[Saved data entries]
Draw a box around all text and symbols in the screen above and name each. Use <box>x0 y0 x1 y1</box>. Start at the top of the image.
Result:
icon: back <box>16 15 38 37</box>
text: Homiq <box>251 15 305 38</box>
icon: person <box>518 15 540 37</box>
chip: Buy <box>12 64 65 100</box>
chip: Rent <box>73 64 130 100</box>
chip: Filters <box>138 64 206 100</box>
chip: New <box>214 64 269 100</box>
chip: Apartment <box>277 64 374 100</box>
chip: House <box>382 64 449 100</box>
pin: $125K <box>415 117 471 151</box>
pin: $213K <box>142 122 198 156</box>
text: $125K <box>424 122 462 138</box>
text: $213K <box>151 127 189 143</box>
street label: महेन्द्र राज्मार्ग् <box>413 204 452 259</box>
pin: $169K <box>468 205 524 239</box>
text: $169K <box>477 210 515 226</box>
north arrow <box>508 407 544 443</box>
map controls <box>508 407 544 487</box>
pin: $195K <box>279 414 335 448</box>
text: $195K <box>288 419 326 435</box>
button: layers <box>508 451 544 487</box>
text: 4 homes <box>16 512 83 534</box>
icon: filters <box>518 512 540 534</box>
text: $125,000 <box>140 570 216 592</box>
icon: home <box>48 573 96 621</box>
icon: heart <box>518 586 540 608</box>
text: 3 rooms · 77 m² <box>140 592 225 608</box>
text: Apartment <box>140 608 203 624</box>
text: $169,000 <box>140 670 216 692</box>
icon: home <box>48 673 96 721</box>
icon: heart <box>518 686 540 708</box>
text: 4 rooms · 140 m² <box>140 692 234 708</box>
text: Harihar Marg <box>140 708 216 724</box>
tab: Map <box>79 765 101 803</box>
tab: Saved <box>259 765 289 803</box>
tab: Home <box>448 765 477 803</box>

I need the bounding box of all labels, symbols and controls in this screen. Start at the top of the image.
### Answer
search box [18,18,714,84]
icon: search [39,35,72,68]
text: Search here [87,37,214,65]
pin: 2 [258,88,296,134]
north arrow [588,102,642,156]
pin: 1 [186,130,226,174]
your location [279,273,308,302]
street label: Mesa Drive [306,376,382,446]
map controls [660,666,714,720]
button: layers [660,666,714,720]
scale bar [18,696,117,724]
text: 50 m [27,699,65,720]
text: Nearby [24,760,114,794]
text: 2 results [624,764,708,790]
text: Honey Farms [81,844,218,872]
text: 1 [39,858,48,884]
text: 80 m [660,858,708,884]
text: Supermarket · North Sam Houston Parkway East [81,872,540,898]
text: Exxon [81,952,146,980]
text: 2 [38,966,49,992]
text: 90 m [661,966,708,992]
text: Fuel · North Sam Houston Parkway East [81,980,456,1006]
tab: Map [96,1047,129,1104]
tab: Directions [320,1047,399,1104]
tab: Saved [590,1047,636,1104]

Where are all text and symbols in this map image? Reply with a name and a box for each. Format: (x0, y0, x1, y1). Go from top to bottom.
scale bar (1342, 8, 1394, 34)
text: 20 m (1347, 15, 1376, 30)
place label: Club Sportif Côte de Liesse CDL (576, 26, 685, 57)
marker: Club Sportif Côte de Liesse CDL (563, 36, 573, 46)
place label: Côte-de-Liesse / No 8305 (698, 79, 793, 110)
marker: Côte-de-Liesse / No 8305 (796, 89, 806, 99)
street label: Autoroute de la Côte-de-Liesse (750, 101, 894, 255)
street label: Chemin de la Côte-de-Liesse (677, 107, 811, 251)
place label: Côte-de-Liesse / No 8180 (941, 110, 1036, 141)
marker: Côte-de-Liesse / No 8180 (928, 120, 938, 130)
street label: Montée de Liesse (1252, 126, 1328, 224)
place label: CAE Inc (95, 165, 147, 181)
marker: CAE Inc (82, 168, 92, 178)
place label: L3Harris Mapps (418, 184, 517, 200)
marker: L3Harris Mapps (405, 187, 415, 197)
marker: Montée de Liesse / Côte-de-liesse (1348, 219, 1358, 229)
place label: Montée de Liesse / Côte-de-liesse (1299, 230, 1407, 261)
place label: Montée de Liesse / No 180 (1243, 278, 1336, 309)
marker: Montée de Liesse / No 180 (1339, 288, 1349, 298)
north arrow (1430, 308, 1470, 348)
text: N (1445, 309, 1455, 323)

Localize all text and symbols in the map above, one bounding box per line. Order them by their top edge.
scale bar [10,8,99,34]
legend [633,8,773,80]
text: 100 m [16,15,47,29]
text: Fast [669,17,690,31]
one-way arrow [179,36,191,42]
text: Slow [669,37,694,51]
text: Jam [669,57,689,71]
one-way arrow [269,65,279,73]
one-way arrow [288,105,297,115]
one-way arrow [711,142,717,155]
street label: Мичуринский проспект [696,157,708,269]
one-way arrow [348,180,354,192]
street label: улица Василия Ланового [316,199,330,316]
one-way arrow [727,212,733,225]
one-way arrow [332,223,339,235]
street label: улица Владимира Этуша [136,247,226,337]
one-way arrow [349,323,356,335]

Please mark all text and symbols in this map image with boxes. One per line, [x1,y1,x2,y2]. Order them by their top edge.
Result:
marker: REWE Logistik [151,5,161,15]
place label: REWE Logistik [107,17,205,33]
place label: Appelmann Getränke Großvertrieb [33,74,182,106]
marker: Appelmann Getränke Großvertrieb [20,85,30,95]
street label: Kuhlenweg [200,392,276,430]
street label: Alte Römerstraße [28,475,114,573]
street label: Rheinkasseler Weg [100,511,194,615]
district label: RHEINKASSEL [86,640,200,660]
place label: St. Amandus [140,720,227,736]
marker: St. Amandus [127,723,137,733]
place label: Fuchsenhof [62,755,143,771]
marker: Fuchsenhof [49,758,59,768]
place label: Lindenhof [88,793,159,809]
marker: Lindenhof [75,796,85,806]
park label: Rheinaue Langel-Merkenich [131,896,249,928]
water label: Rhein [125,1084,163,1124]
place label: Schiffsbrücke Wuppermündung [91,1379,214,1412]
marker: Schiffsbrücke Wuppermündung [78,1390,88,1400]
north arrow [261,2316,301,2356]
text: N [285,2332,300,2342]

__WHAT THE TASK REQUIRES__: All entries must be printed exactly, with nothing omitted.

__TASK SOLUTION__:
Draw a box around all text and symbols in the screen above and name each. Use <box>x0 y0 x1 y1</box>. Start at the top of the image.
Result:
icon: back <box>16 15 38 37</box>
text: Homiq <box>251 15 305 38</box>
icon: person <box>518 15 540 37</box>
chip: Buy <box>12 64 65 100</box>
chip: Rent <box>73 64 130 100</box>
chip: Filters <box>138 64 206 100</box>
chip: New <box>214 64 269 100</box>
chip: Apartment <box>277 64 374 100</box>
chip: House <box>382 64 449 100</box>
pin: $125K <box>415 117 471 151</box>
pin: $213K <box>142 122 198 156</box>
text: $125K <box>424 122 462 138</box>
text: $213K <box>151 127 189 143</box>
street label: महेन्द्र राज्मार्ग् <box>413 204 452 259</box>
pin: $169K <box>468 205 524 239</box>
text: $169K <box>477 210 515 226</box>
north arrow <box>508 407 544 443</box>
map controls <box>508 407 544 487</box>
pin: $195K <box>279 414 335 448</box>
text: $195K <box>288 419 326 435</box>
button: layers <box>508 451 544 487</box>
text: 4 homes <box>16 512 83 534</box>
icon: filters <box>518 512 540 534</box>
text: $125,000 <box>140 570 216 592</box>
icon: home <box>48 573 96 621</box>
icon: heart <box>518 586 540 608</box>
text: 3 rooms · 77 m² <box>140 592 225 608</box>
text: Apartment <box>140 608 203 624</box>
text: $169,000 <box>140 670 216 692</box>
icon: home <box>48 673 96 721</box>
icon: heart <box>518 686 540 708</box>
text: 4 rooms · 140 m² <box>140 692 234 708</box>
text: Harihar Marg <box>140 708 216 724</box>
tab: Map <box>79 765 101 803</box>
tab: Saved <box>259 765 289 803</box>
tab: Home <box>448 765 477 803</box>

I need the bounding box of all labels, symbols and controls in this screen. Start at the top of the image.
### Answer
search box [18,18,714,84]
icon: search [39,35,72,68]
text: Search here [87,37,214,65]
pin: 2 [258,88,296,134]
north arrow [588,102,642,156]
pin: 1 [186,130,226,174]
your location [279,273,308,302]
street label: Mesa Drive [306,376,382,446]
map controls [660,666,714,720]
button: layers [660,666,714,720]
scale bar [18,696,117,724]
text: 50 m [27,699,65,720]
text: Nearby [24,760,114,794]
text: 2 results [624,764,708,790]
text: Honey Farms [81,844,218,872]
text: 1 [39,858,48,884]
text: 80 m [660,858,708,884]
text: Supermarket · North Sam Houston Parkway East [81,872,540,898]
text: Exxon [81,952,146,980]
text: 2 [38,966,49,992]
text: 90 m [661,966,708,992]
text: Fuel · North Sam Houston Parkway East [81,980,456,1006]
tab: Map [96,1047,129,1104]
tab: Directions [320,1047,399,1104]
tab: Saved [590,1047,636,1104]

Where are all text and symbols in this map image? Reply with a name and a box for each. Format: (x0, y0, x1, y1). Go from top to bottom.
scale bar (1342, 8, 1394, 34)
text: 20 m (1347, 15, 1376, 30)
place label: Club Sportif Côte de Liesse CDL (576, 26, 685, 57)
marker: Club Sportif Côte de Liesse CDL (563, 36, 573, 46)
place label: Côte-de-Liesse / No 8305 (698, 79, 793, 110)
marker: Côte-de-Liesse / No 8305 (796, 89, 806, 99)
street label: Autoroute de la Côte-de-Liesse (750, 101, 894, 255)
street label: Chemin de la Côte-de-Liesse (677, 107, 811, 251)
place label: Côte-de-Liesse / No 8180 (941, 110, 1036, 141)
marker: Côte-de-Liesse / No 8180 (928, 120, 938, 130)
street label: Montée de Liesse (1252, 126, 1328, 224)
place label: CAE Inc (95, 165, 147, 181)
marker: CAE Inc (82, 168, 92, 178)
place label: L3Harris Mapps (418, 184, 517, 200)
marker: L3Harris Mapps (405, 187, 415, 197)
marker: Montée de Liesse / Côte-de-liesse (1348, 219, 1358, 229)
place label: Montée de Liesse / Côte-de-liesse (1299, 230, 1407, 261)
place label: Montée de Liesse / No 180 (1243, 278, 1336, 309)
marker: Montée de Liesse / No 180 (1339, 288, 1349, 298)
north arrow (1430, 308, 1470, 348)
text: N (1445, 309, 1455, 323)

Localize all text and symbols in the map above, one bounding box per line. Order them by their top edge.
scale bar [10,8,99,34]
legend [633,8,773,80]
text: 100 m [16,15,47,29]
text: Fast [669,17,690,31]
one-way arrow [179,36,191,42]
text: Slow [669,37,694,51]
text: Jam [669,57,689,71]
one-way arrow [269,65,279,73]
one-way arrow [288,105,297,115]
one-way arrow [711,142,717,155]
street label: Мичуринский проспект [696,157,708,269]
one-way arrow [348,180,354,192]
street label: улица Василия Ланового [316,199,330,316]
one-way arrow [727,212,733,225]
one-way arrow [332,223,339,235]
street label: улица Владимира Этуша [136,247,226,337]
one-way arrow [349,323,356,335]

Please mark all text and symbols in this map image with boxes. One per line, [x1,y1,x2,y2]. Order them by their top edge.
Result:
marker: REWE Logistik [151,5,161,15]
place label: REWE Logistik [107,17,205,33]
place label: Appelmann Getränke Großvertrieb [33,74,182,106]
marker: Appelmann Getränke Großvertrieb [20,85,30,95]
street label: Kuhlenweg [200,392,276,430]
street label: Alte Römerstraße [28,475,114,573]
street label: Rheinkasseler Weg [100,511,194,615]
district label: RHEINKASSEL [86,640,200,660]
place label: St. Amandus [140,720,227,736]
marker: St. Amandus [127,723,137,733]
place label: Fuchsenhof [62,755,143,771]
marker: Fuchsenhof [49,758,59,768]
place label: Lindenhof [88,793,159,809]
marker: Lindenhof [75,796,85,806]
park label: Rheinaue Langel-Merkenich [131,896,249,928]
water label: Rhein [125,1084,163,1124]
place label: Schiffsbrücke Wuppermündung [91,1379,214,1412]
marker: Schiffsbrücke Wuppermündung [78,1390,88,1400]
north arrow [261,2316,301,2356]
text: N [285,2332,300,2342]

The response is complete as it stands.